I started graduate school at Penn in 2018 and join the Barash Lab in 2019. I am broadly interested in computational and statistical modeling of RNA and developing bioinformatics tools that will benefit the RNA community at large. I am currently working on non-parametric Bayesian approaches for modeling heterogenous cancer data and plan to eventually work on projects involving developing statistical methods to improve RNA experimental design. I am also interested in developing machine learning methods to facilitate single cell RNA analysis.
Topics
• Statistical Machine Learning
• Non-parametric and Variational Bayes
• Probabilistic Graphical Models
• Computational Modeling of RNA
• Single Cell Biology
Publications
Ye, K., Gao, F., Wang, D., Bar-Yosef, O., & Keinan, A. (2017). Dietary adaptation of FADS genes in Europe varied across time and geography. Nature ecology & evolution, 1, 167.

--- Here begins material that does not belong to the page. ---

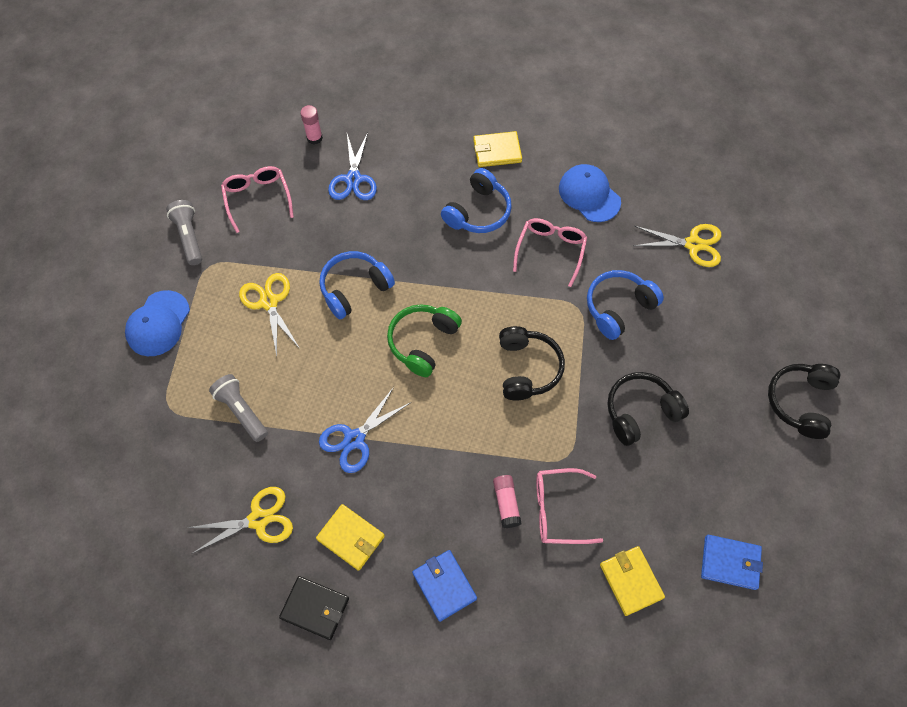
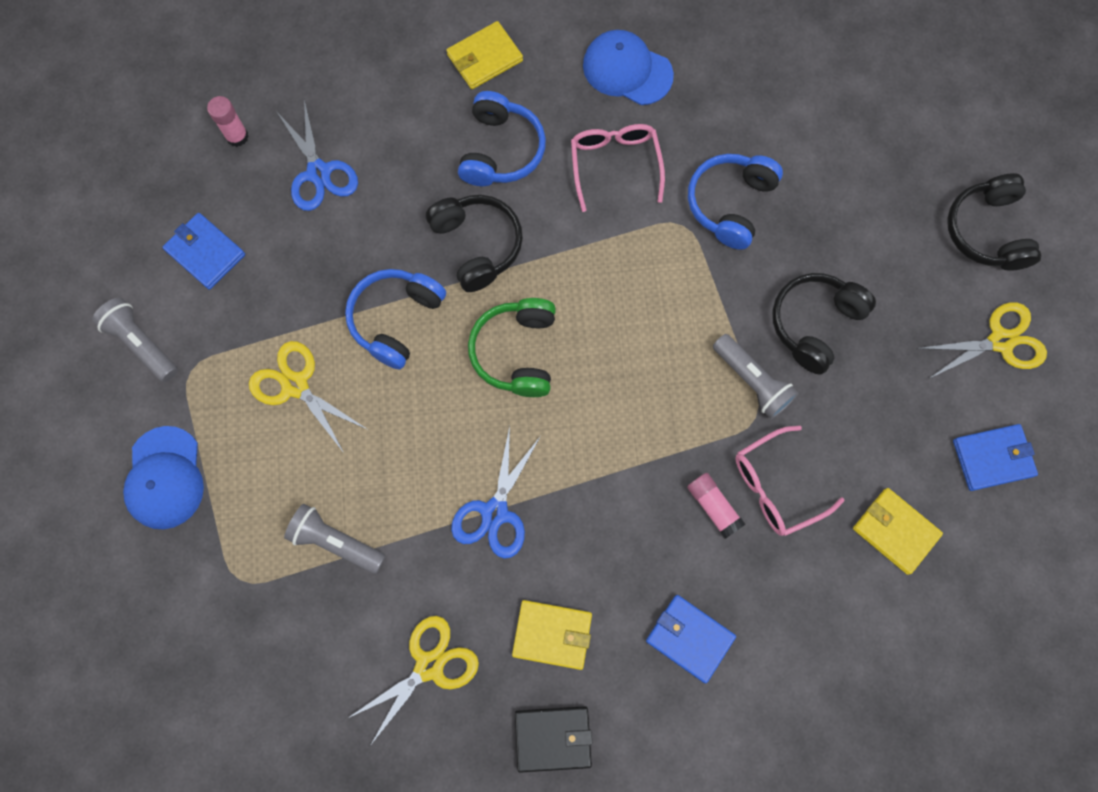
camera: 25 degrees left, 10 degrees up
(257, 199) = (205, 252): pink glasses -> blue wallet
(527, 368) = (659, 329): black headphones -> black headphones (477, 245)
(576, 431) = (752, 381): none -> grey flashlight
(693, 244) = (781, 84): yellow scissors -> yellow scissors (1000, 341)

Bai, Y., Wang, D., Li, W., Huang, Y., Ye, X., Waite, J., ... & Skokos, D. (2018). Evaluation of the capacities of mouse TCR profiling from short read RNA-seq data. PloS one, 13(11).
Bai, Y., Wang, D., & Fury, W. (2018). PHLAT: Inference of High-Resolution HLA Types from RNA and Whole Exome Sequencing. Methods in molecular biology (Clifton, N.J.), 1802, 193–201.